Timmermann acts as defense attorney, admitting that Kant could have done better with Constant. Chapter 10 is entitled “What Kant Should Have Said.” Timmermann presents evidence from a range of Kant’s works that cumulatively make a reasonable case that Kant generally had it right. Commentators often turn the “murderer at the door” example into a damning dualism, as if the person answering the murderer could only either save the friend by lying or doom the friend to death by telling the truth.
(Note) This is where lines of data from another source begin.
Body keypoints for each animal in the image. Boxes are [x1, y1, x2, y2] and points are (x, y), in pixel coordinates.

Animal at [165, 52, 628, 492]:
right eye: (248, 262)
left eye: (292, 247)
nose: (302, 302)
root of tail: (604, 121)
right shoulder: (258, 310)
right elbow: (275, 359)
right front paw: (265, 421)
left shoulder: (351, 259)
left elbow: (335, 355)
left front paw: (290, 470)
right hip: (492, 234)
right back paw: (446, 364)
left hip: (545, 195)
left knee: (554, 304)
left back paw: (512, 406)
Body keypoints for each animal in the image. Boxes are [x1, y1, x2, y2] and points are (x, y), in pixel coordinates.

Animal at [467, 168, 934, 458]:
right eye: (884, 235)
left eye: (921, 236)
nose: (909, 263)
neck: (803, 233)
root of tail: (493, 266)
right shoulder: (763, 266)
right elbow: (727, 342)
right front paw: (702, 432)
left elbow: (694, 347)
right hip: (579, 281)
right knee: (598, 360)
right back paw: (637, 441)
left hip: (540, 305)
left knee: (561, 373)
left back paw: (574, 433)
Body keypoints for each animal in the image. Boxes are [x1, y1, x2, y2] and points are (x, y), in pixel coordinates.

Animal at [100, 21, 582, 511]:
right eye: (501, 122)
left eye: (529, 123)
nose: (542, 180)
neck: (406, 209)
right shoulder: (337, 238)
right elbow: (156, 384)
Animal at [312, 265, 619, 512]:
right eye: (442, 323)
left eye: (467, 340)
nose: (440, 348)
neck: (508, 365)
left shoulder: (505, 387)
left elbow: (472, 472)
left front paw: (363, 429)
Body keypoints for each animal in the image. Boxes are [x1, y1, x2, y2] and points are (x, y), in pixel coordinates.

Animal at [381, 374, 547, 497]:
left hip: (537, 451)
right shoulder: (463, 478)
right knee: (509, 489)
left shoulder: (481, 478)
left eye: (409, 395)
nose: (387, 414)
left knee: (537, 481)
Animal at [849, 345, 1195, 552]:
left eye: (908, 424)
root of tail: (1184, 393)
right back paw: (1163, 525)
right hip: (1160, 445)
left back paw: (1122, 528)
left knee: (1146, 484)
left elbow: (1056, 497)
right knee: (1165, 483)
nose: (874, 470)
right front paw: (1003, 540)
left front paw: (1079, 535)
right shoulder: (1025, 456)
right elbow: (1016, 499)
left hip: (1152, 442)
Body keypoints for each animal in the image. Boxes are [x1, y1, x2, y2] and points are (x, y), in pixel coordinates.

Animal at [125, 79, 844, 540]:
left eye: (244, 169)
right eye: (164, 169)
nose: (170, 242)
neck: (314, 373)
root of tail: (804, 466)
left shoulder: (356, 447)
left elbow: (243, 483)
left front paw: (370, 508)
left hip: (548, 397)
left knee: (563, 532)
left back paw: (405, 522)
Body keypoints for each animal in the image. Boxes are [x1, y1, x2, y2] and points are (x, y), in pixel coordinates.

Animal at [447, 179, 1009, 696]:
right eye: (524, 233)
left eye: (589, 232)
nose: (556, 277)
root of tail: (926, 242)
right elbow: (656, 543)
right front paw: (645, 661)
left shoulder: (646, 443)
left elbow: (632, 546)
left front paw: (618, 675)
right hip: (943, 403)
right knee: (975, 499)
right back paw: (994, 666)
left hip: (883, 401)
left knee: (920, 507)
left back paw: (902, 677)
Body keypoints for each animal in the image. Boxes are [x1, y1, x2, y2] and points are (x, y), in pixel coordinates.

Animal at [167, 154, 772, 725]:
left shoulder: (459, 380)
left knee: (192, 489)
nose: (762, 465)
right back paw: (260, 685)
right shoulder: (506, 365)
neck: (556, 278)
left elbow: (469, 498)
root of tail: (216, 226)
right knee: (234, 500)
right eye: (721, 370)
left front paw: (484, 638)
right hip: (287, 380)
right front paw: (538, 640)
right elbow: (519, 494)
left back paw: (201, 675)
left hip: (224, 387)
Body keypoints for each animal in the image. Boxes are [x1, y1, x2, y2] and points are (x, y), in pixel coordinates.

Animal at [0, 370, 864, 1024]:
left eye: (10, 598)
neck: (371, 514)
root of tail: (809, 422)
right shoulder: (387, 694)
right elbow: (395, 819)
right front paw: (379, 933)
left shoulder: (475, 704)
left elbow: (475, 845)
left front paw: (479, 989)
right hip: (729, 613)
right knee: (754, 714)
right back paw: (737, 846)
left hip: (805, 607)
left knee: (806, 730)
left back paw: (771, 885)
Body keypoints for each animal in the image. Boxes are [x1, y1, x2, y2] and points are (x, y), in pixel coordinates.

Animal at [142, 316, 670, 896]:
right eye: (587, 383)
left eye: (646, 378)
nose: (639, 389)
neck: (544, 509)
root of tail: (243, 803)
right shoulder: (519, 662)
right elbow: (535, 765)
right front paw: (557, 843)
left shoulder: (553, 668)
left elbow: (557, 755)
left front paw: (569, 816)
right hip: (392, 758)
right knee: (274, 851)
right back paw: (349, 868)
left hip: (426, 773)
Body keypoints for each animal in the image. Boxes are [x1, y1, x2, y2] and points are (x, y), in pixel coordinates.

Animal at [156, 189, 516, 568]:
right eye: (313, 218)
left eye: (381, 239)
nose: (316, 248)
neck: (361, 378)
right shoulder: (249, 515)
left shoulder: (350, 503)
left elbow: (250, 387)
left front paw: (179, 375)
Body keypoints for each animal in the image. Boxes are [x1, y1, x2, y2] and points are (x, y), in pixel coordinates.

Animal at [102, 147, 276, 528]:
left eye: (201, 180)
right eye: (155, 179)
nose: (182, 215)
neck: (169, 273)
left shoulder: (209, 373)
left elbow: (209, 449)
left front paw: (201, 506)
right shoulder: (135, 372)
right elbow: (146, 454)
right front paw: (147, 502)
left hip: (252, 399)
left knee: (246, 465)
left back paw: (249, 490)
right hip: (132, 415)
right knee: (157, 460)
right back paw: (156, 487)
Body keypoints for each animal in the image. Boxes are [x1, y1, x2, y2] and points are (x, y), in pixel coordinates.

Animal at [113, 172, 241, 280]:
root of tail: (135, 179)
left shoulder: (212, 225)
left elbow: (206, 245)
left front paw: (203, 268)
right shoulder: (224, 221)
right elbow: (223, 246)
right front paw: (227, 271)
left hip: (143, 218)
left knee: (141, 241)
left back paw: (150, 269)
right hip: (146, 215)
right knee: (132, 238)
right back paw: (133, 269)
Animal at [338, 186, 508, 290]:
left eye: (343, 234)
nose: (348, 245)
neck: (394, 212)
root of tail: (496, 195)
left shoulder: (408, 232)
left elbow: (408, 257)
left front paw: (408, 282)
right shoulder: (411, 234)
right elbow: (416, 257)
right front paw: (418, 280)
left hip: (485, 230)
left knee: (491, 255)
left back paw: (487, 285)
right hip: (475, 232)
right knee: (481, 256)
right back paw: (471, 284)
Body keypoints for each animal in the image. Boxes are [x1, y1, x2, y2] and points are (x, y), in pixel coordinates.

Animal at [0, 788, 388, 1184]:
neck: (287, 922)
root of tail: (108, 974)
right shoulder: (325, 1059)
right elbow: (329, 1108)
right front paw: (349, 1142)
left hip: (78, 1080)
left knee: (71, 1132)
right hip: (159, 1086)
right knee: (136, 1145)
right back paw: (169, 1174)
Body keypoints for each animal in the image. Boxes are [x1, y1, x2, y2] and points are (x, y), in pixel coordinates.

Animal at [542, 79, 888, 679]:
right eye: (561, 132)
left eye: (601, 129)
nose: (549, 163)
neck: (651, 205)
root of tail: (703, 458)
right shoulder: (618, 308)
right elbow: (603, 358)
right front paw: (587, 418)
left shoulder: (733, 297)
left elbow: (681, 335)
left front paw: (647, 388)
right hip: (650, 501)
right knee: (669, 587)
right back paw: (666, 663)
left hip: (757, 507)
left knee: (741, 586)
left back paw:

Timmermann excels at modeling a wide range of alternative responses, including playing out possible consequences for those alternatives, so that it becomes possible to acknowledge that “Kant’s removal of lying from the householder’s arsenal of defensive resources is much less significant than his readers tend to think” (p. 182).
Timmermann’s book corrects a rush to judgment about Kant’s position on lying. It’s a valuable guide for a wholesale rethinking of the “Supposed Right to Lie.”
[1] Jamelle Bouie, “This Is How Far Vance Will Go to Sell a Lie,” New York Times, 19 Apr. 2025.
[2] Joseph Menn, “Russia Seeds Chatbots with Lies: Any Bad Actor Could Game AI the Same Way,” Washington Post, 17 Apr. 2025.
[3] Timmermann is gobsmacked that “so many of those who write on the Kantian duty of truthfulness appear not to have read Constant’s essay, Michaelis’s inaugural pamphlet, let alone the works of the other major eighteenth-century figures such as Achenwall, Wolff, and Baumgarten” (pp. xiii-xiv).